MUCH ADO ABOUT NOTHING- Or The Ongoing Battle Between Feeling Guilty & Doing Nothing

If your gCal runs your life and you are always on the lookout on how to maximize efficiency, listen up.

 

I am you.


Nothing makes me more upset than inefficiency and knowing that I’ve wasted time. After all, there are things to do, people to see, classes to teach, passion projects to pursue and aint nobody got time for loafing around.

 

That is- until the other day.

 

Let me make it clear that I’m not a robot. I too need breaks and rest days. However, I’ve half-jokingly told loved ones that

doing nothing is only OK when I schedule it in.

As a Myers Briggs “J” through and through, I love a good pre-planned break and can wholeheartedly appreciate planned spontaneity. With that said, the other day I found myself in an internal battle with myself over, well, nothing.  

Do a quick google search and you’ll see that there are a gazillion apps out there that help us streamline our lives. To make things easier, smoother, and to leave us with more time to do more things.

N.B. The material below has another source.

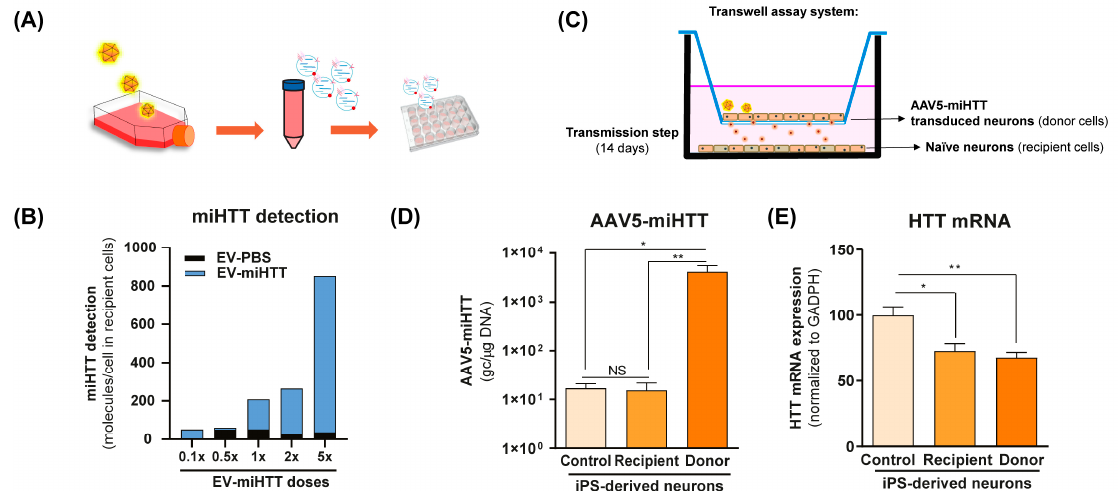
Figure 1. AAV5-miHTT transduction results in EV-associated secretion of miHTT molecules and HTT mRNA lowering in naïve HD patient iPSC-derived neurons. ( A ) Schematic depicting the transduction of HD patient-derived iPSC neurons with AAV5-miHTT. EVs secreted from these cells were isolated at days 5 and 12 post-transduction and were subsequently added to naïve HD patient iPSC-derived neurons. ( B ) Pooled and serially diluted EVs (obtained from transduced HD patient iPSC-derived neurons) were added to naïve HD patient iPSC-derived neurons, and miHTT detection was performed by RT-qPCR. N = 1 replicates per experimental condition. ( C ) Schematic depicting a contactless transwell assay using naïve HD patient iPSC-derived neurons as recipient cells and AAV5-miHTT transduced HD patient iPSC-derived neurons. Negative control preparations were naïve HD patient iPSC-derived neurons. Cells were cultured for 2 weeks and subsequently assessed for ( D ) AAV5-miHTT genome copy number. N = 6 replicates per experimental condition, and ( E ) HTT mRNA knockdown using RT-qPCR. N = 6 replicates per experimental condition. (* p < 0.02, ** p < 0.002, NS: non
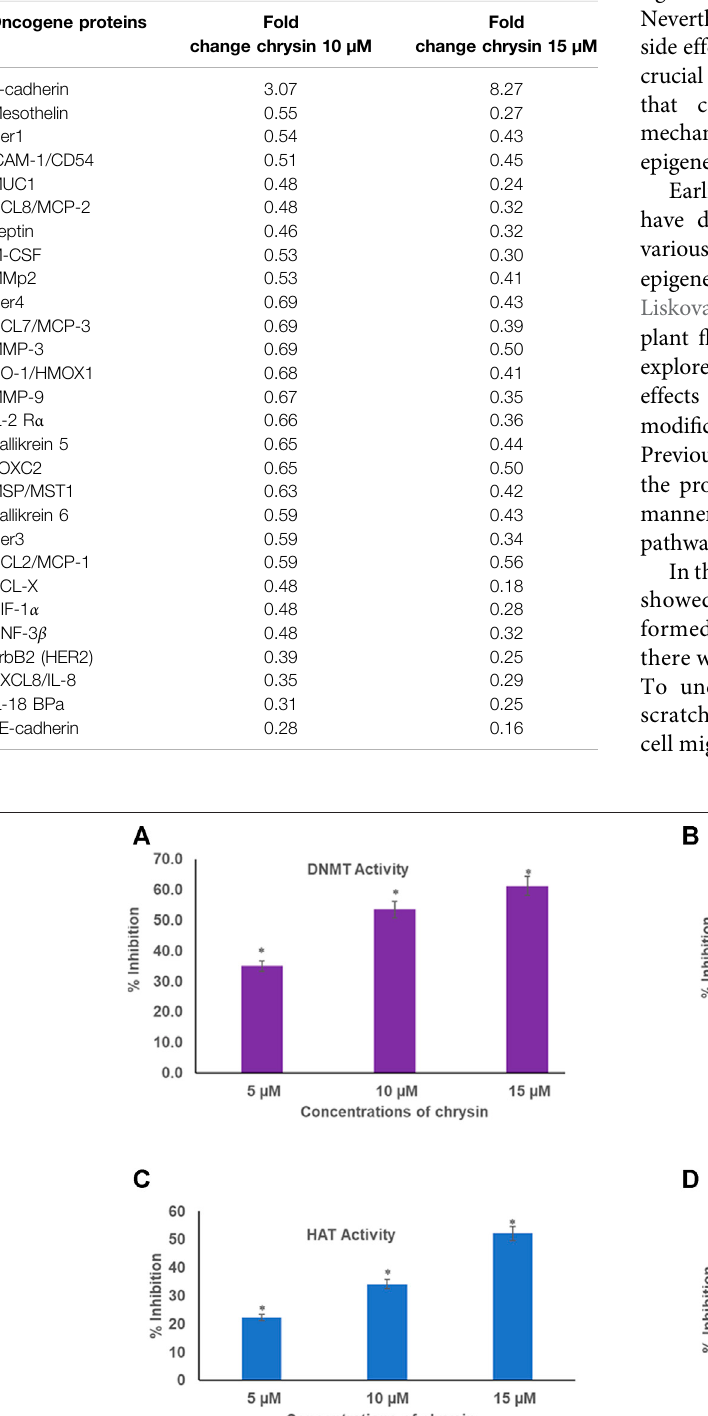
Frontiers in Genetics |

More is the buzz word and we just can’t get enough.

 

The other day, a Wednesday, started just the same as any other. I woke up to my alarm, rolled around, and debated whether or not to go for a workout with a friend. I was exhausted, fighting off sickness, and only had 5-6 hours of sleep. A quick glance showed that she had texted to cancel. Taking that as a sign from the universe, I re-set my alarm for an hour later and proceeded to go back to bed.

 

Except I couldn’t. My heart was racing as I thought about all the things I had to do. A little voice inside my head said something along the lines of “C’mon Anita. You’re an entrepreneur which means you don’t have time to laze around like this. If you aren’t working, you aren’t getting paid so GET UP.”

 

I eventually crawled out of bed, put on running shoes, and went for an hour long jog to clear my head. Feeling a little bit better, I came back, did a yoga practice, and meditated for 20 minutes. I showered, made breakfast, had tea, and read the paper. At this point, I was nearly three hours into my “workday” yet had accomplished nothing. A small voice inside called me a slacker (team No Days Off would revoke my membership) while another voice- a little louder now after my morning of self care- reassured me that I can only be good to others if I’m good to myself.  

 

As someone who is self-employed, I am my own terrible boss.

The pressure is constant, the deadlines unrealistic, and I always feel like I’m falling behind in the race. In terms of what I’m running towards- who knows. We all know life isn’t a footrace yet to actually live and practice that is a whole other story.

 

I am reminded of a conversation I had with a friend last month (who is also a therapist). When she asked me what I did over the weekend, I responded “a lot of nothing”.

She then said- “What do you mean nothing? How are you doing nothing?”

Me: Nothing of importance.

Her: Well, what were you doing?

Me: Literally nothing. Sitting on my bed daydreaming? I don’t know.

Her: Well, that’s something.

 

We are quick to write something off as “nothing important” when really, it’s something- just maybe not the thing we envisioned ourselves doing or the place where we envisioned ourselves at the time. This craving of something just over the horizon is not uncommon and when that happens, it robs us of the present. Not only that, it also devalues the thing that we are doing in the moment.

Everything is something and everything is nothing- it’s where we place our value and awareness that makes it what it is.